| Konu: | CHP Grubu önerisi münasebetiyle |
| Yasama Yılı: | 3 |
| Birleşim: | 16 |
| Tarih: | 12.11.2019 |
HDP GRUBU ADINA MAHMUT TOĞRUL (Gaziantep) - Teşekkür ederim.
Sayın Başkan, değerli milletvekilleri; üniversiteler her zaman iktidarların ilgi alanı olmuştur yani her gelen, kendi ideolojisini ve kendini oralarda kurumsallaştırmak için bir alan olarak görmüştür. Ancak özellikle 2007'de, AKP iktidarı üniversitelere rektör atama yetkisini eline geçirdikten sonra Türkiye'de üniversiteler bambaşka bir hâl almıştır. AKP, üniversiteleri, cemaatler arasında rektörlükleri dağıtan bir birim hâline getirmiştir.

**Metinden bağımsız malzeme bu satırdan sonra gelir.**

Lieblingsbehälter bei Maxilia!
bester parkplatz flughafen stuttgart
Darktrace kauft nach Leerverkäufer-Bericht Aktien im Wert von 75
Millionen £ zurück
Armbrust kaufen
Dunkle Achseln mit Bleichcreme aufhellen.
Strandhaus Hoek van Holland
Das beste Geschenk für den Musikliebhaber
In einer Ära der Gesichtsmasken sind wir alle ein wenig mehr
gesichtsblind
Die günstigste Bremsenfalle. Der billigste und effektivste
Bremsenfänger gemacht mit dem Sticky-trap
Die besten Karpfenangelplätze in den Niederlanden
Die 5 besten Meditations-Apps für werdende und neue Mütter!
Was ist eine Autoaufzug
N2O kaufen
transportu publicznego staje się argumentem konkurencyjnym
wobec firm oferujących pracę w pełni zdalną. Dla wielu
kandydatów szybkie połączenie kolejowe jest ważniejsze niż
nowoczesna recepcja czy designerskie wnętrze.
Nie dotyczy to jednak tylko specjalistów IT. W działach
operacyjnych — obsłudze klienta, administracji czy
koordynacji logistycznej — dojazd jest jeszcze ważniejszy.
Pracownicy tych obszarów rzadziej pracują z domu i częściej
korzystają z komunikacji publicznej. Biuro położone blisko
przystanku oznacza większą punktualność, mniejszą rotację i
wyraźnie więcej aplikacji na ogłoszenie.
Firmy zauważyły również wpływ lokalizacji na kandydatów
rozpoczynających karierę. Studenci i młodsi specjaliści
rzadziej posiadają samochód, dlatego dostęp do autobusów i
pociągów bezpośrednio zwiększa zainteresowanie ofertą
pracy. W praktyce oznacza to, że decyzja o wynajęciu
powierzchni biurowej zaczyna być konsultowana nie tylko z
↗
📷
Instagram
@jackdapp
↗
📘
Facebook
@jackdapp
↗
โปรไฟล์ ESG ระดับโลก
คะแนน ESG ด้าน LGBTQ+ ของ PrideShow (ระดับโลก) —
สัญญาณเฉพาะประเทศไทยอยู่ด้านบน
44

Bakın, benim görev yaptığım Dicle Üniversitesi -hatta bazen cemaatler konsorsiyumuna devrediyorlardı- cemaatler konsorsiyumuna devredilmişti. Yönetiminde 3 cemaat vardı. Rektör adayımız iken, geldiğinde "Ben cemaatlerin ortak adayıyım." diye seçim çalışması yaptı, gizli saklı değil. 3'üncü sırada olmasına rağmen dönemin Cumhurbaşkanı atadı. 3 rektör yardımcısı vardı; biri Fetullahçı'ydı, biri Kırkıncı'ydı, biri Menzilci'ydi; herkes bunu bilir. Değerli arkadaşlar, sonrasında bu yönetim sekiz yıl görev yaptı, 2016 yılında kadar. Daha sonra, 2016 yılında bu rektör cemaatle ilgisi olduğu gerekçesiyle derdest edildi, cezaevinde yattı vesaire.
Değerli arkadaşlar, sadece Dicle Üniversitesi bu durumda değildi, birçok üniversite bu durumdaydı. Şu anda anlaşılıyor ki Fetullahçı cemaatten boşalan yerler de diğer cemaatlerle daha fazla şekilde kapatılıyor.
Değerli arkadaşlar, verilen önergeyle anlaşılıyor ki artık hiç böyle aracı kullanmaya gerek yok; doğrudan, kuzu, kurda teslim ediliyor. Türkiye'de şu anda, eğitim kurumu olan Eğitim Bakanı, turizm şirketi olan Turizm Bakanı, sağlık şirketi olan Sağlık Bakanı var ve bunu daha da genişletebilirsiniz.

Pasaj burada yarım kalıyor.